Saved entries
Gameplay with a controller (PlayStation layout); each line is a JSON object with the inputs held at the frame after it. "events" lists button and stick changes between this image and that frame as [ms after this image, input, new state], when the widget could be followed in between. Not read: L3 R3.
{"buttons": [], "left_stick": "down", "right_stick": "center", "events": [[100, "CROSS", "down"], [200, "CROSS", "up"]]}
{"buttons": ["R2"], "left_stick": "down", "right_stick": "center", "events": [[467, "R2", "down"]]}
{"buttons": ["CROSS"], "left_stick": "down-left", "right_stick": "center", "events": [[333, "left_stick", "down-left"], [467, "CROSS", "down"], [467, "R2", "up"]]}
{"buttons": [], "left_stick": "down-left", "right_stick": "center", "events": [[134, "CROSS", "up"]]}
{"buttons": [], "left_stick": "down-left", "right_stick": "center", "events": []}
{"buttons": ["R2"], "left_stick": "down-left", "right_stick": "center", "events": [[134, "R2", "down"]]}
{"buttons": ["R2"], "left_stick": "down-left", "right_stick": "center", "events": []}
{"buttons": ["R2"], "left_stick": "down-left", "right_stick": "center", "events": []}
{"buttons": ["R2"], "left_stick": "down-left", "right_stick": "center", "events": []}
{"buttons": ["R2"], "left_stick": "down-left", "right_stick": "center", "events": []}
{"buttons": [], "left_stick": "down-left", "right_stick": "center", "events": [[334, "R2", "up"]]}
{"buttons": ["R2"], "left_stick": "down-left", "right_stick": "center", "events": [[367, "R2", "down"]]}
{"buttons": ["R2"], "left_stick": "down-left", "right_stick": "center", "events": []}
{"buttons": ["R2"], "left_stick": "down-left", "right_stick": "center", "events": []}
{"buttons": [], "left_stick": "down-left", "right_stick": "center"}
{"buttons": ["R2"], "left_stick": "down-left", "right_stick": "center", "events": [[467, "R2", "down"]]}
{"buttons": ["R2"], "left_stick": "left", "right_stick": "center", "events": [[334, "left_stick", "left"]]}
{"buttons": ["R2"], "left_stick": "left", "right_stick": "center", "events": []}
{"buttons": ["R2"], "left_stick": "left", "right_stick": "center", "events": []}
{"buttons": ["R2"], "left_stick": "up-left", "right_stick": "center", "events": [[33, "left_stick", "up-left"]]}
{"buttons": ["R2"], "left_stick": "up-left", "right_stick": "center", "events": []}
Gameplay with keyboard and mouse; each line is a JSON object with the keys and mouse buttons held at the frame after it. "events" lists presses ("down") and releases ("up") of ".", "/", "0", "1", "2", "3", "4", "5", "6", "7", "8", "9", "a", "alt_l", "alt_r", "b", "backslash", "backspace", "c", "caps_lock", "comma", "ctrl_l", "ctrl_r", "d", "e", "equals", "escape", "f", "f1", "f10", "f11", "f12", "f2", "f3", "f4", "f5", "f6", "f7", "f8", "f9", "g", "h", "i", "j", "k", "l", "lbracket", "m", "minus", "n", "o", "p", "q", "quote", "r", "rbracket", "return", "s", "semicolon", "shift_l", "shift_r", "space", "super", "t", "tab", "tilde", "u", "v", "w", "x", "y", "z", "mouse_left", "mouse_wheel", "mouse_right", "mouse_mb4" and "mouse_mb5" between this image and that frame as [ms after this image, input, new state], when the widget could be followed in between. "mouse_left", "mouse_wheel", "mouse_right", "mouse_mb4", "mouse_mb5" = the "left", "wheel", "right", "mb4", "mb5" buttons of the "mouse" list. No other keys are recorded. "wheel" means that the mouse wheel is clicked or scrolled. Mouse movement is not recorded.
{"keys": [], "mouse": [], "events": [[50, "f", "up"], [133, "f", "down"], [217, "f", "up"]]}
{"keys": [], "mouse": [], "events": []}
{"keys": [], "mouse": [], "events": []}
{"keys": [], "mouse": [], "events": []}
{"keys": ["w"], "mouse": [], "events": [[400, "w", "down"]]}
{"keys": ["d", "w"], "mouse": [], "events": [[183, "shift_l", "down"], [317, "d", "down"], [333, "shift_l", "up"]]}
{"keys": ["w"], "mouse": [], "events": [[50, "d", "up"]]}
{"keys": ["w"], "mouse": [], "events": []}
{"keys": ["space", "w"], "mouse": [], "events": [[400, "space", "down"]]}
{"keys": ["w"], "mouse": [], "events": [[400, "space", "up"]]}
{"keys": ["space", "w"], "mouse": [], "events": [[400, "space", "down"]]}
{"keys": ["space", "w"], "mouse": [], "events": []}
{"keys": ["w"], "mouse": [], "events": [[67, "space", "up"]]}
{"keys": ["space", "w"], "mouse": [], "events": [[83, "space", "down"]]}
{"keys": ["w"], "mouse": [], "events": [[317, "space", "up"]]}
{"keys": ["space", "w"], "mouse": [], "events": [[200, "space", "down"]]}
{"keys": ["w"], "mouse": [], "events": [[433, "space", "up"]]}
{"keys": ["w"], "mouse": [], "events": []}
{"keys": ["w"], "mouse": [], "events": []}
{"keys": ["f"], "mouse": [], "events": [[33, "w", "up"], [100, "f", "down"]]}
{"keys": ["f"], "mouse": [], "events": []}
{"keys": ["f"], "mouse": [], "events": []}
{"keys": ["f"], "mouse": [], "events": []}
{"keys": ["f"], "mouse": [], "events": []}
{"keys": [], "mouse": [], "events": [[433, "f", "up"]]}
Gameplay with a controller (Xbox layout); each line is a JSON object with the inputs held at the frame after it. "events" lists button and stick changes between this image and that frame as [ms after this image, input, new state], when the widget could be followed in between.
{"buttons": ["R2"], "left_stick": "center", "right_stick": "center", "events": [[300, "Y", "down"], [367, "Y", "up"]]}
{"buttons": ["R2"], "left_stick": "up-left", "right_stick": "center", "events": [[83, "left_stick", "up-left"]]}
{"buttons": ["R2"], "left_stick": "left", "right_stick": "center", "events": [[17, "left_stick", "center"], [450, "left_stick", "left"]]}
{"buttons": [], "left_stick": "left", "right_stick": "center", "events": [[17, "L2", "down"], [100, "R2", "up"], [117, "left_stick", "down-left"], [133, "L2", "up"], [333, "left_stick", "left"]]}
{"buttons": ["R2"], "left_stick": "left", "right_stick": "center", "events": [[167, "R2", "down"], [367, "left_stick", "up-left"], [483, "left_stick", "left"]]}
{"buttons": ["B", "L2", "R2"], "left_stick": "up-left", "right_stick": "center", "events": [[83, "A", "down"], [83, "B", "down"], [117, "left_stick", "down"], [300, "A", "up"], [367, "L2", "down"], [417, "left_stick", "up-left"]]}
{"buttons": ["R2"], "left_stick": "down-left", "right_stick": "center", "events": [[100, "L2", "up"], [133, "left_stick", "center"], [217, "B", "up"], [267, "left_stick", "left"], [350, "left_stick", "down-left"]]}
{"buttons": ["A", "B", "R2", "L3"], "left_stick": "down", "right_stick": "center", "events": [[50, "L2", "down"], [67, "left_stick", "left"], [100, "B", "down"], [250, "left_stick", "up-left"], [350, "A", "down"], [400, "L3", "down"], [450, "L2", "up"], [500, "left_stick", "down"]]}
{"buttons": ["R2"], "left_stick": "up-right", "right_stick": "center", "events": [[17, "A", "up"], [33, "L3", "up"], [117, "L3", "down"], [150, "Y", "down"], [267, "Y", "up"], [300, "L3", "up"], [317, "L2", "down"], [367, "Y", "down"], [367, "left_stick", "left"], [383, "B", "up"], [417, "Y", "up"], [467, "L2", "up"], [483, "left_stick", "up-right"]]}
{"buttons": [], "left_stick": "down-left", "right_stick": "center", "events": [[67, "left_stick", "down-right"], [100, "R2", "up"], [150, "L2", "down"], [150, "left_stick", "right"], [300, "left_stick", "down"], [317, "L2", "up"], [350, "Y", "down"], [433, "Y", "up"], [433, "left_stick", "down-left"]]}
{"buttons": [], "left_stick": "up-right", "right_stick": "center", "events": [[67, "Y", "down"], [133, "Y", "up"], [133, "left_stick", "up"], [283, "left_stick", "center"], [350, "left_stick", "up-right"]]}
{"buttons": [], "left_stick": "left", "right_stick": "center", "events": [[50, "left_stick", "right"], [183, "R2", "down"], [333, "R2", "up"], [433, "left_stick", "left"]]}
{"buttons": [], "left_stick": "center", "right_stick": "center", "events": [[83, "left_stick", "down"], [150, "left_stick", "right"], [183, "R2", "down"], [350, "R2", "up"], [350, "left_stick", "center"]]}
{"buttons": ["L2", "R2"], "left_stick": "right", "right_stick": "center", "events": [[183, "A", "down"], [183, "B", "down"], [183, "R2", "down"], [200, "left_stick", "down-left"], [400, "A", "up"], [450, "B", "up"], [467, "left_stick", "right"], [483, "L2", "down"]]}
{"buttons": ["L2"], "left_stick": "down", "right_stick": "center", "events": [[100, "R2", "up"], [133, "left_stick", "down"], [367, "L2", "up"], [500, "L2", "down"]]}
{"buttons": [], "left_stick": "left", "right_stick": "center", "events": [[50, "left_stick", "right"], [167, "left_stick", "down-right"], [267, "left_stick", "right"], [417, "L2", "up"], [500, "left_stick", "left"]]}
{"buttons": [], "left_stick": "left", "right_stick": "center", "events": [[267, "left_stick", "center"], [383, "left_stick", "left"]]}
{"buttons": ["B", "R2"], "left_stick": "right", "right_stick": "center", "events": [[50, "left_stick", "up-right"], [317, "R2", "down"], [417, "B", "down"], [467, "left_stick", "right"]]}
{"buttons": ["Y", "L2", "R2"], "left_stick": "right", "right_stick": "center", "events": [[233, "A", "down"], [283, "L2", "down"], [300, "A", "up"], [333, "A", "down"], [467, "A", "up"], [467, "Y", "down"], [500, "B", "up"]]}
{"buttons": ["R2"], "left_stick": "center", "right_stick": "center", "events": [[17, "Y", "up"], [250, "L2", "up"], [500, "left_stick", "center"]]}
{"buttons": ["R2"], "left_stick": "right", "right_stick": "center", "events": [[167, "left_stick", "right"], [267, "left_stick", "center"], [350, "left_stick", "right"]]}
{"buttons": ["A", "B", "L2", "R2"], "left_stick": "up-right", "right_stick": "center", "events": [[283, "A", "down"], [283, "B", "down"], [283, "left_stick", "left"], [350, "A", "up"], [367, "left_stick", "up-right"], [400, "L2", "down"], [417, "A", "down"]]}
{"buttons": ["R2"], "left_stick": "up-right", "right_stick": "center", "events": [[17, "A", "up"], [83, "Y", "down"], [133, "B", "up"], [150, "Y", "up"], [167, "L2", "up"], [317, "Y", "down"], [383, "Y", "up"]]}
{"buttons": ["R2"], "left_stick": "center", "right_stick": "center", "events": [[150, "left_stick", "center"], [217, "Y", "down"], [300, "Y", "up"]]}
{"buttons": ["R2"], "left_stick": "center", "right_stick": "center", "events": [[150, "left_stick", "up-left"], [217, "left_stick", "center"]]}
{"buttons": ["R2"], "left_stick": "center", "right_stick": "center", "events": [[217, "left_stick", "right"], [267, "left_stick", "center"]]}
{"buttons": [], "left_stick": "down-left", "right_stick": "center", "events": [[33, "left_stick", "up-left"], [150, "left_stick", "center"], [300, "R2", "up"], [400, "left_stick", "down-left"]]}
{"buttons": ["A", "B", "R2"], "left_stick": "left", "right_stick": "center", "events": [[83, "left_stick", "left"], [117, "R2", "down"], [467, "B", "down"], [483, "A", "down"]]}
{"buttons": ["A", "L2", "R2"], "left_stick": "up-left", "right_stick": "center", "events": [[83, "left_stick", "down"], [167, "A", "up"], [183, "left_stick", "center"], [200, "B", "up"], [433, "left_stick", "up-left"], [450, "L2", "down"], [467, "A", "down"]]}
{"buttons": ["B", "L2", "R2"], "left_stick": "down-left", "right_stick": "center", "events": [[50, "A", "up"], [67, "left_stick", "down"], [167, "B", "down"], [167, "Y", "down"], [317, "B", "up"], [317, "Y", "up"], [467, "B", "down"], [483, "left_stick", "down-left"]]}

§ **TRY IT**: Find each line of the data above that holds the word "CROSS", then copy it.

§ **RESPONSE TO THIS TASK**:
{"buttons": [], "left_stick": "down", "right_stick": "center", "events": [[100, "CROSS", "down"], [200, "CROSS", "up"]]}
{"buttons": ["CROSS"], "left_stick": "down-left", "right_stick": "center", "events": [[333, "left_stick", "down-left"], [467, "CROSS", "down"], [467, "R2", "up"]]}
{"buttons": [], "left_stick": "down-left", "right_stick": "center", "events": [[134, "CROSS", "up"]]}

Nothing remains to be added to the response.